As stated by Esterphine Greene, “Those who have no seat at the table will find themselves on the menu.”
Perhaps this was the most important lesson that Buffalonians have learned in recent times. In a city desperate for true leadership, the Fruit Belt is a neighborhood that has particularly endured against numerous hardships. A community that experienced the onslaught of Route 33, decades of abandonment and disinvestment, and a threat on its own name brings forth a re-evaluation on how the city defines its rebirth, and who are part of the equation.
The march towards progress does not conspire to leave anyone behind.
Buffalo cannot build a renaissance from the same toxic psychology that led to its downfall.
Bearing New Fruit
Beginning in the 1990’s, numerous community-based actions have stepped up to breathe new life into the long-maligned Fruit Belt. The Fruit Belt Coalition, consisting of many sub-groups in the neighborhood, host monthly block club meetings, as well as neighborhood block parties during the summer, including a Christmas in the City event during the holidays. St. John Baptist Church has taken the lead on housing projects around the neighborhood, more recently signing onto a $500 million redevelopment pledge for the neighborhood.
In 2017, the countrywide Endless Orchard campaign arrived in Buffalo. Volunteers planted new cherry, peach, apple, pear, and plum trees, as well as blueberry bushes around the Fruit Belt neighborhood. As a direct tribute to the neighborhood’s heritage, a new orchard will greet the next generation of Fruit Belt residents.
Locust Street Arts adapted to changes around the neighborhood since its founding in 1959. Its present-day location is in a former convent at 138 Locust Street, which was part of the St. Boniface Roman Catholic Church campus based on Mulberry and Virginia Streets.

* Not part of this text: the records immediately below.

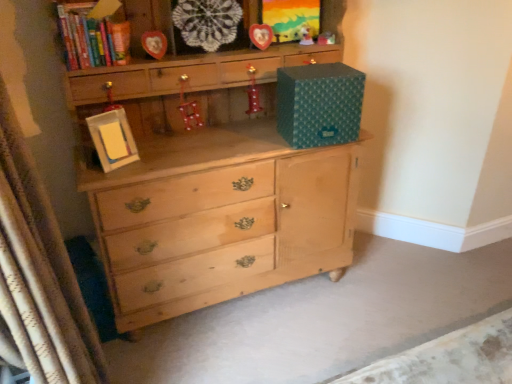
Question: Is shiny red boot at center, the second toy positioned from the bottom, bigger or smaller than wooden heart-shaped frame at upper center, which is the fourth picture frame in bottom-to-top order?

Choices:
 (A) small
 (B) big

Answer: (A)

Question: Considering the positions of shiny red boot at center, which ranks as the 3th toy in top-to-bottom order, and wooden heart-shaped frame at upper center, which is the fourth picture frame in bottom-to-top order, in the image, is shiny red boot at center, which ranks as the 3th toy in top-to-bottom order, taller or shorter than wooden heart-shaped frame at upper center, which is the fourth picture frame in bottom-to-top order,?

Choices:
 (A) tall
 (B) short

Answer: (B)

Question: Considering the real-world distances, which object is farthest from the matte plastic toy at upper center, the first toy viewed from the top?

Choices:
 (A) matte plastic toy at upper center, which is counted as the fourth toy, starting from the left
 (B) hardcover book at upper left
 (C) white textured curtain at left
 (D) wooden heart-shaped frame at upper center, which is the fourth picture frame in bottom-to-top order
 (E) shiny red boot at center, the second toy when ordered from left to right

Answer: (C)

Question: Which of these objects is positioned closest to the wooden heart-shaped frame at upper center, which is the fourth picture frame in bottom-to-top order?

Choices:
 (A) wooden heart at center, acting as the 2th picture frame starting from the right
 (B) hardcover book at upper left
 (C) metallic red ornament at center, which is counted as the first toy, starting from the bottom
 (D) matte wooden picture frame at upper center, which is the 2th picture frame from left to right
 (E) matte plastic toy at upper center, marked as the 3th toy in a left-to-right arrangement

Answer: (E)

The non-profit art institute has won numerous awards for its access and versatility in arts education, and has been praised for the welcoming diversity of its student and staff members. The institute’s commitment to both the community and fine arts became the subject of Harvard University’s “Safe Havens” study in 1993. Nearing its 60th year, Locust Street Arts, remembered by many alumni as Molly-Olga, continues to provide free art classes for children and adults on Saturday afternoons.
In more recent years, city and state government have become more attentive in protecting the well-being of the neighborhood. Residential parking permits have been issued to control “borrowed” parking from Medical Campus employees. A community land trust launched in 2018 to protect property rates for neighborhood residents, as a much-needed challenge against displacement. A Slumlord Bill was signed into state law to reinforce penalties against out-of-town landlords sitting on abandoned properties.
The Fruit Belt has escaped the grisly fate of Brewers Hill. It reaffirmed its identity against circumstances that could have further compromised the neighborhood or eliminated it altogether. Identity establishes ownership: with harsh lessons learned from the past, the reward for community ownership has been citywide rediscovery of the Fruit Belt’s grand heritage.